Exercise details: Exactly the lines below from the line with "right hip: (817, 750)" through the line with "right front paw: (482, 568)" must make up the answer, both ends included and pictures left out.

------ Input data

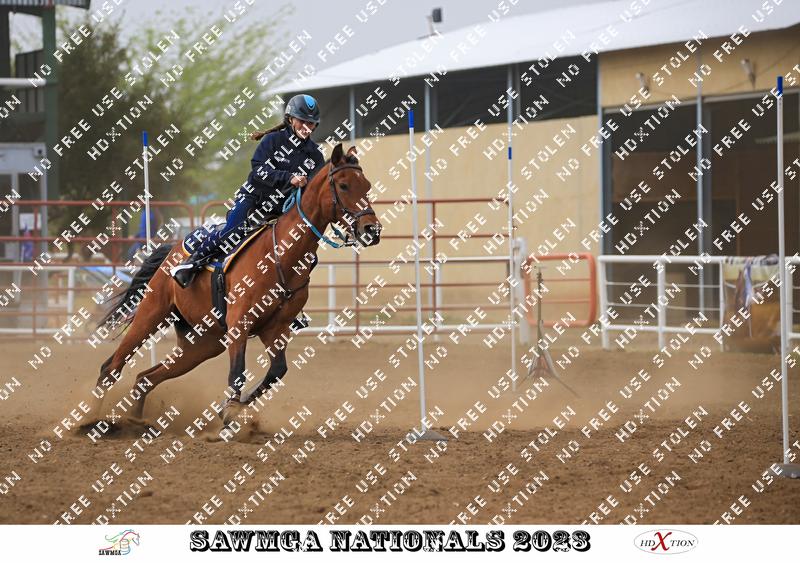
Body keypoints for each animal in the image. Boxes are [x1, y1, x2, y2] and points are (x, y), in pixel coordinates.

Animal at [85, 143, 381, 430]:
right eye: (343, 185)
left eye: (366, 185)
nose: (372, 230)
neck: (279, 255)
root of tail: (173, 249)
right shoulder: (239, 323)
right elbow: (238, 370)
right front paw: (229, 412)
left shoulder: (276, 328)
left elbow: (276, 371)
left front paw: (234, 408)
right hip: (152, 314)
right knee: (110, 368)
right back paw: (92, 422)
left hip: (201, 344)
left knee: (145, 377)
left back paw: (136, 421)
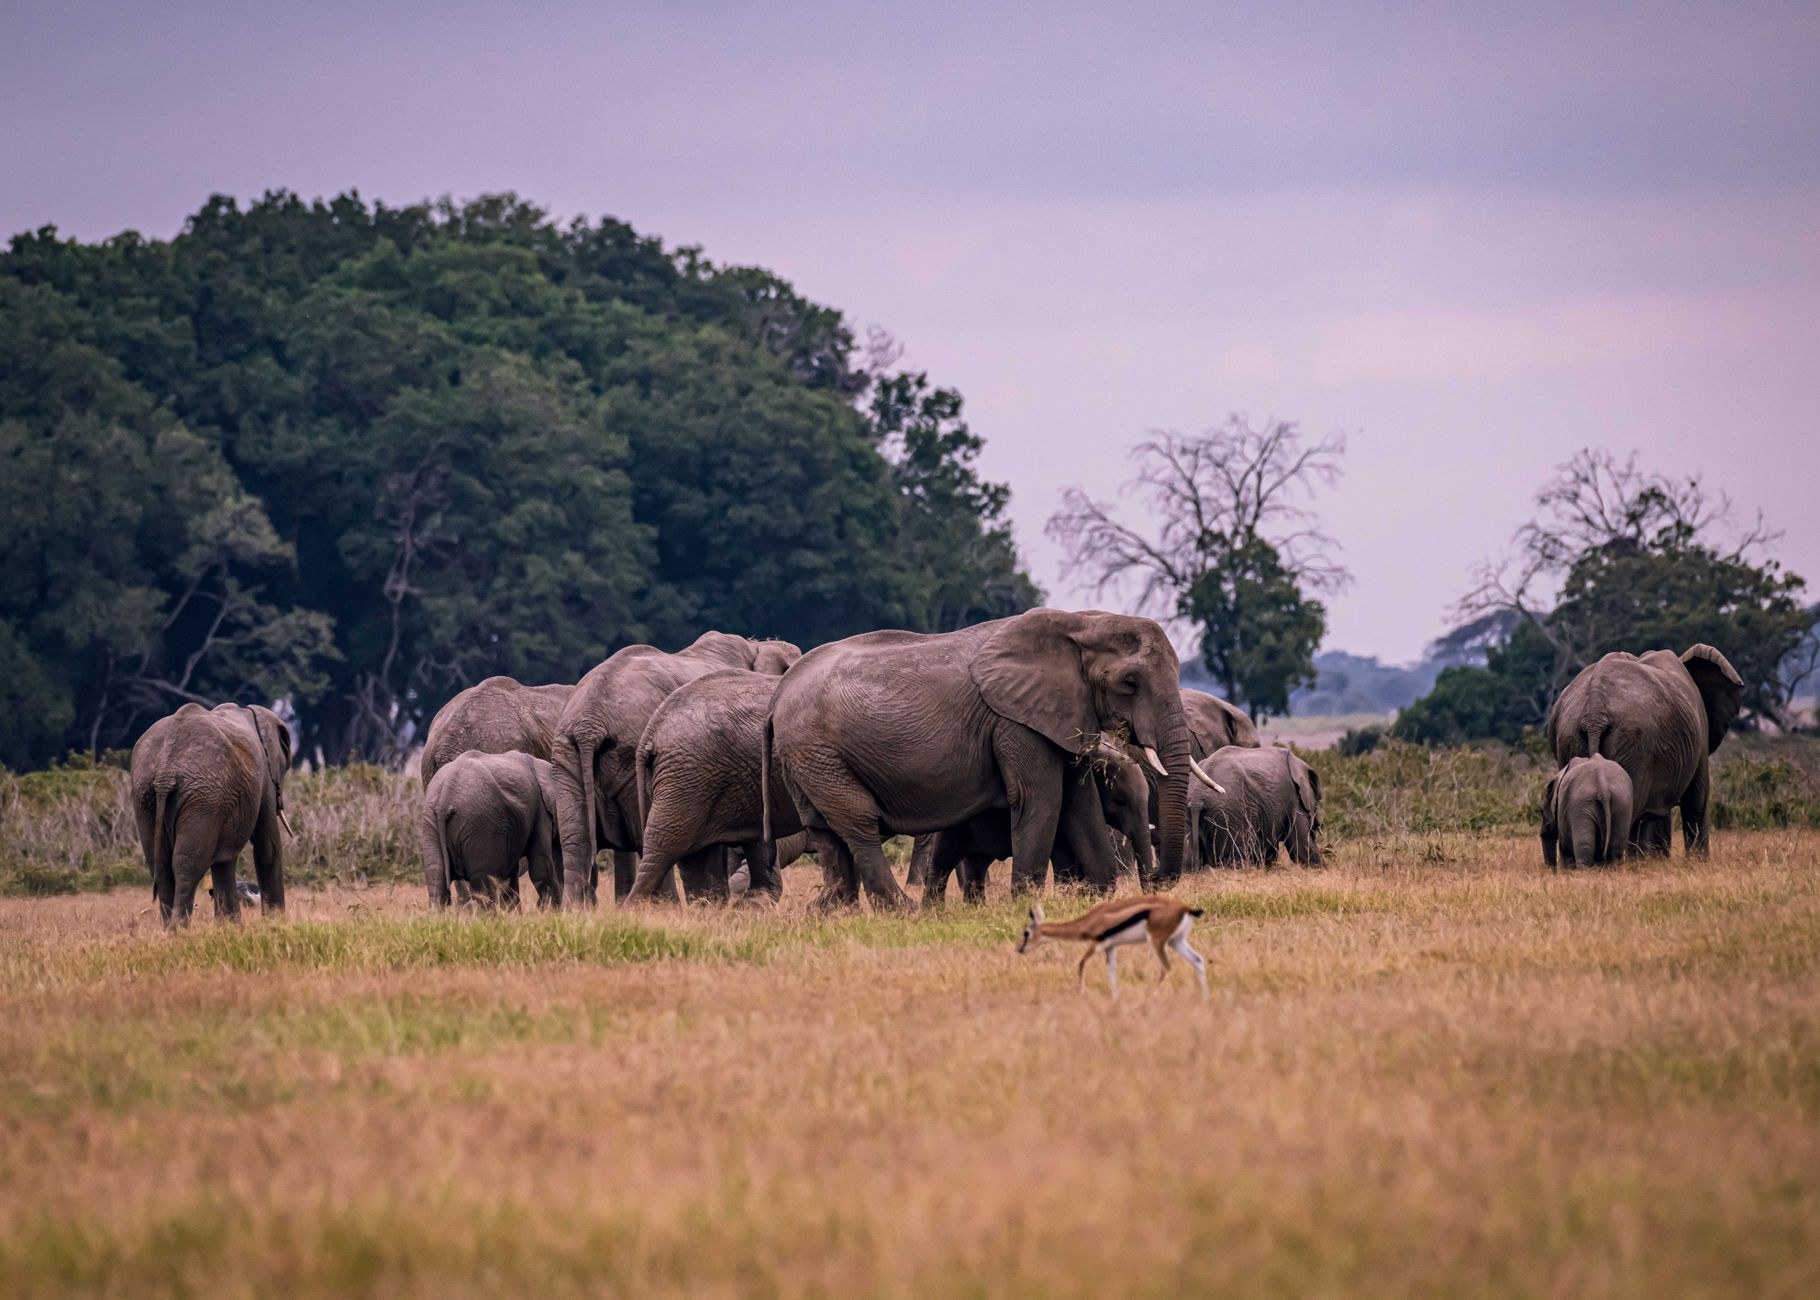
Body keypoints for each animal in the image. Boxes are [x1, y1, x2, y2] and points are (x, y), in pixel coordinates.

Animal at [130, 702, 294, 929]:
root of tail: (164, 773)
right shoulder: (265, 779)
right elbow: (267, 847)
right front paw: (275, 923)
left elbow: (224, 858)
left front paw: (230, 928)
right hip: (201, 799)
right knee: (187, 866)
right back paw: (178, 931)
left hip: (148, 796)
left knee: (160, 867)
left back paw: (167, 931)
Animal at [419, 750, 562, 908]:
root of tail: (445, 796)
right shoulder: (540, 811)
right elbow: (541, 865)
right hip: (479, 826)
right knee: (484, 888)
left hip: (430, 821)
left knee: (437, 885)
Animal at [766, 608, 1223, 909]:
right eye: (1130, 683)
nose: (1156, 882)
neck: (1082, 622)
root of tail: (779, 693)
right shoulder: (1015, 722)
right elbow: (1042, 799)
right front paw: (1028, 902)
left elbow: (1080, 804)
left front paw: (1095, 896)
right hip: (817, 750)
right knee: (859, 822)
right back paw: (901, 911)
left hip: (807, 756)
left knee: (826, 830)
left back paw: (832, 912)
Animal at [1185, 745, 1323, 869]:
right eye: (1318, 799)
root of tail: (1198, 799)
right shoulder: (1293, 800)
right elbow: (1302, 850)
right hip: (1229, 815)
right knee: (1236, 861)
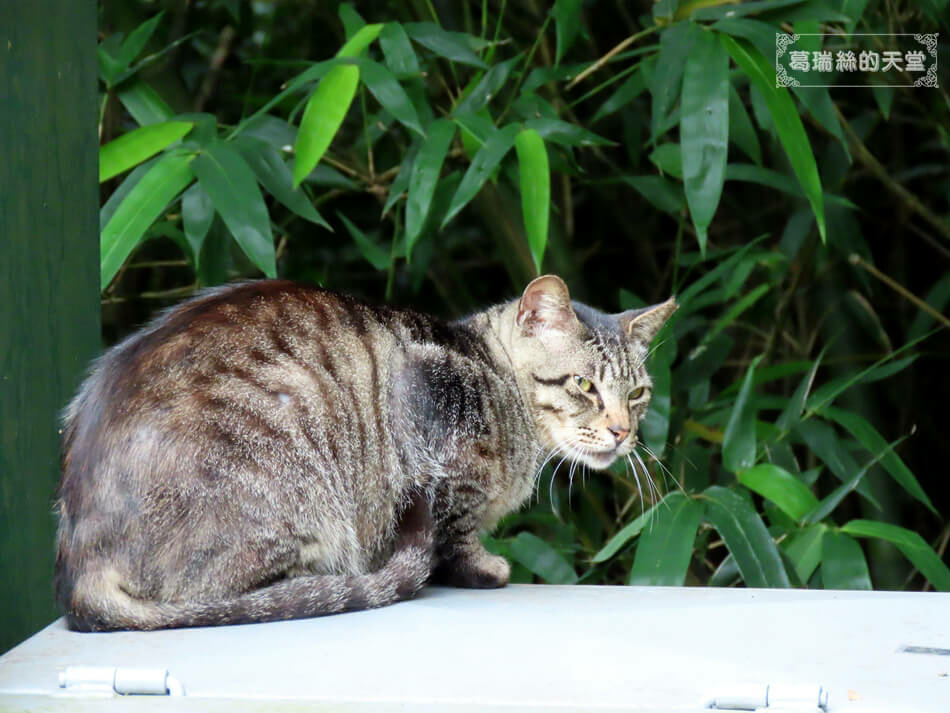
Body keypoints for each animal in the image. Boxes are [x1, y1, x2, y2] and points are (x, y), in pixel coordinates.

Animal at [55, 274, 676, 628]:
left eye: (638, 394)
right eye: (584, 385)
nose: (622, 431)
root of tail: (82, 565)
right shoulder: (439, 447)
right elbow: (456, 535)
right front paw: (482, 568)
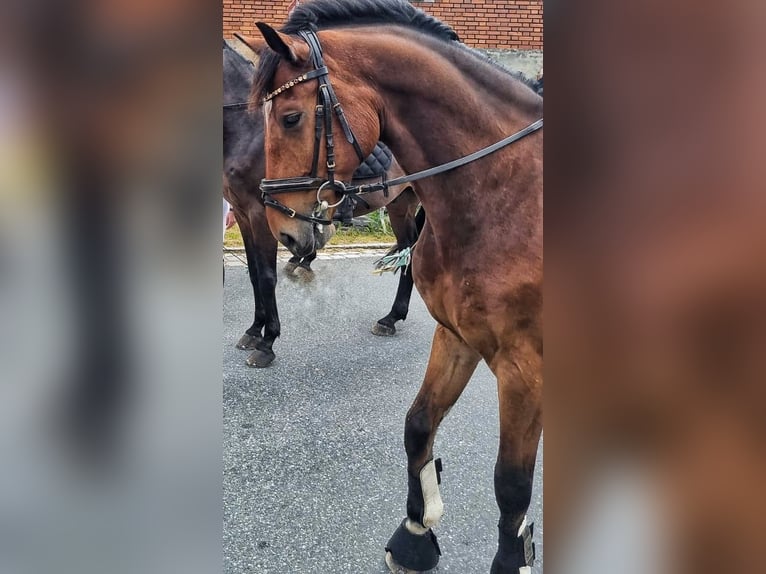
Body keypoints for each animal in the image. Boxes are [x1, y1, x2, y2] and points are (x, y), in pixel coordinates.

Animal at [224, 39, 426, 368]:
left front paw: (267, 341)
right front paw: (254, 330)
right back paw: (392, 317)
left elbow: (266, 276)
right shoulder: (243, 214)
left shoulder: (263, 215)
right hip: (401, 204)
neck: (246, 134)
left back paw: (393, 318)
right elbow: (254, 273)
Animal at [248, 2, 544, 572]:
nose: (285, 232)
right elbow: (418, 426)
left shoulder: (525, 368)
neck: (504, 196)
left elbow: (512, 485)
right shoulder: (456, 337)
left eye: (291, 117)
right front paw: (415, 533)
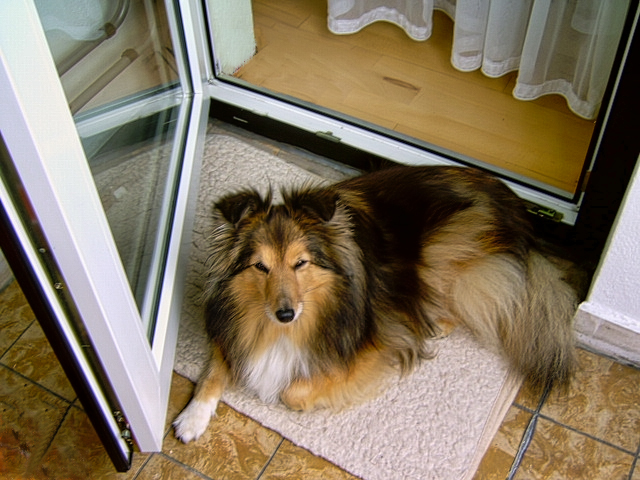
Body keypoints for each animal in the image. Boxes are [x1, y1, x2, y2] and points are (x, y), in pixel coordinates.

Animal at [172, 165, 576, 442]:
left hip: (446, 252)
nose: (285, 314)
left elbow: (292, 391)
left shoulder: (377, 345)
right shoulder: (230, 332)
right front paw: (192, 418)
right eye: (261, 267)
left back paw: (435, 322)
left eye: (301, 263)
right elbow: (214, 371)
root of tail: (514, 203)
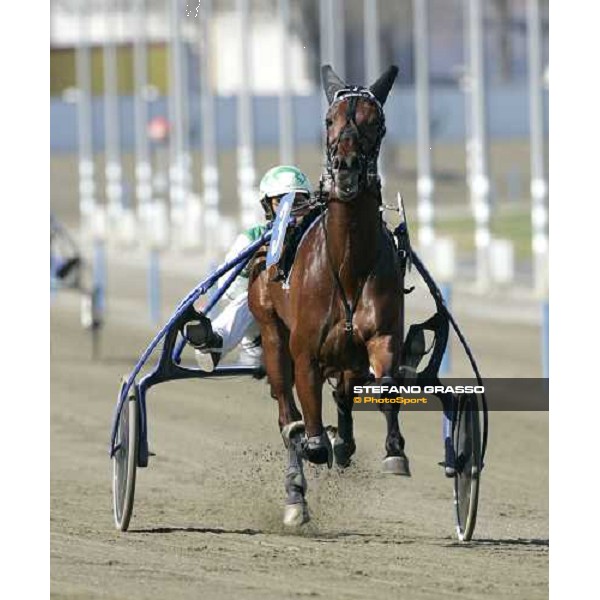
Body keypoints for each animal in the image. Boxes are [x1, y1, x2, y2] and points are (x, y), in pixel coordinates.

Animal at [247, 64, 408, 524]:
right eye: (328, 120)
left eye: (376, 121)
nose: (348, 169)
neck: (347, 265)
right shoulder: (305, 350)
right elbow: (307, 427)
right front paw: (314, 446)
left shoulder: (382, 336)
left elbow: (386, 384)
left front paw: (393, 451)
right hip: (271, 330)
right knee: (287, 412)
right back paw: (296, 489)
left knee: (343, 393)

------------

The completed task:
right hip: (817, 750)
right knee: (859, 822)
right back paw: (901, 911)
left hip: (807, 756)
left knee: (826, 830)
left back paw: (832, 912)
Animal at [1185, 745, 1323, 869]:
right eye: (1318, 799)
root of tail: (1198, 799)
right shoulder: (1293, 800)
right elbow: (1302, 850)
right hip: (1229, 815)
right knee: (1236, 861)
Body keypoints for each animal in the image. Boxes are [x1, y1, x2, y2] and points are (x, y), in pixel coordinates.

Animal at [55, 274, 676, 628]:
left eye: (638, 394)
right eye: (584, 385)
nose: (622, 431)
root of tail: (82, 565)
right shoulder: (439, 447)
right elbow: (456, 535)
right front paw: (482, 568)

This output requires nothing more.